Cultivating “Wild” Agave in the Ancient South-western U.S.
Abstract
In the complex and evolving relationship between people and plants, where is the threshold between tending and cultivation and where is the transition from wild resource to domesticate status? An example from the hot, dry deserts of southern Arizona in the south-western United States raises these critical issues in the case of agave (Agave spp.) or century plant, a versatile succulent that provided food, fibre, and alcoholic beverages. Archaeological research on the Hohokam tradition (A.D. 500-1450+) has recently documented a scale of agave production at times approaching that of the better know North American triad of corn, beans, and squash. Although agave has a long history as a major crop to the south in Mexico and Central America, culminating in today’s industrial production for tequila, archaeologists long considered it as solely a native wild resource in the Southwest U.S., largely due to the absence of cultivation in ethnohistoric and ethnographic accounts. That perception has now dramatically changed as a result of a recurrent suite of archaeological evidence including well-preserved ancient fields complete with planting infrastructure and processing facilities, specialized artefacts related to both cultivation practices and fibre craft manufacture, the widespread abundance of charred agave remains, and modern experimental plantings. Such accumulating evidence now allows us to assess the significance of agave cultivation in Hohokam society within a comprehensive framework of settlement and economy.
About the Presenters
Suzanne K. Fish (Ph.D., University of Arizona, Arid Lands Resource Sciences) is Curator Emerita of Archaeology, Arizona State Museum and Professor Emerita, School of Anthropology, at the University of Arizona. Her research emphasizes the Hohokam tradition of southern Arizona, the organisation of middle range societies, regional settlement patterns, and Sonoran Desert ethnobotany and traditional agriculture. She has published widely on the ethnobotany and archaeology of the U.S. Southwest and northwest Mexico, and the archaeology of central Mexico and shell mounds of southern coastal Brazil. She is a past editor of Latin American Antiquity.
Paul R. Fish (Ph.D. Arizona State University, Anthropology) is Curator Emeritus of Archaeology, Arizona State Museum and Professor Emeritus, School of Anthropology at the University of Arizona. He studies Hohokam and other traditions of the U.S. Southwest and adjacent northwest Mexico, authoring more than 100 publications on the archaeology of the region. Fish also has conducted research on the Middle Palaeolithic of Europe and the Middle East and early coastal foraging societies of southern Brazil.

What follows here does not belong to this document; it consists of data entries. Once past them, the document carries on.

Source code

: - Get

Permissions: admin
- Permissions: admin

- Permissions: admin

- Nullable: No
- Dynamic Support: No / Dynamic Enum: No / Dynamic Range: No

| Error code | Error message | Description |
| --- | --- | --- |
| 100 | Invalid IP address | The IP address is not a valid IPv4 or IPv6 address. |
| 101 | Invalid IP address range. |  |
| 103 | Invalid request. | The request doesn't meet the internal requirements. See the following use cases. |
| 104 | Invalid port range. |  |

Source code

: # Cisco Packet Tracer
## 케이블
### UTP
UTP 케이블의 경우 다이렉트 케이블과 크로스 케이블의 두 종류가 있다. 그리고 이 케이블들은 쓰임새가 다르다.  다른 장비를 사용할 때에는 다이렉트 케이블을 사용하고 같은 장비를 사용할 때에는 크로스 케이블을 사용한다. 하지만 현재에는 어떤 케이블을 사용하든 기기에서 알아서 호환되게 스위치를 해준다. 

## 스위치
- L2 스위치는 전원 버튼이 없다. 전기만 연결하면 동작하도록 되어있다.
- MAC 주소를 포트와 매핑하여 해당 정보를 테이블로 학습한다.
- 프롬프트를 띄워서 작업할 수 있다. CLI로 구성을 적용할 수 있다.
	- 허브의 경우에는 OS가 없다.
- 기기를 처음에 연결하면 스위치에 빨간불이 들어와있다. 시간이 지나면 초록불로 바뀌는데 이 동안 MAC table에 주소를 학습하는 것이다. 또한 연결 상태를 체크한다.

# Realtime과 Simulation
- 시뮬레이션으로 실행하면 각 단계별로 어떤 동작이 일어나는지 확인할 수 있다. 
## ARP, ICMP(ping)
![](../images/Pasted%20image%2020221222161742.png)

About Archaeology Working Papers
The Working Papers in Archaeology seminar series provides a forum for dissemination of archaeological research and ideas amongst UQ archaeology students and staff. All students are invited to attend the series and postgraduate students, from honours upwards, are invited to present their research. The aim is to provide opportunities for students, staff and those from outside UQ, to present and discuss their work in an informal environment. It is hoped that anyone interested in current archaeological directions, both within and outside the School and University, will be able to attend and contribute to the series.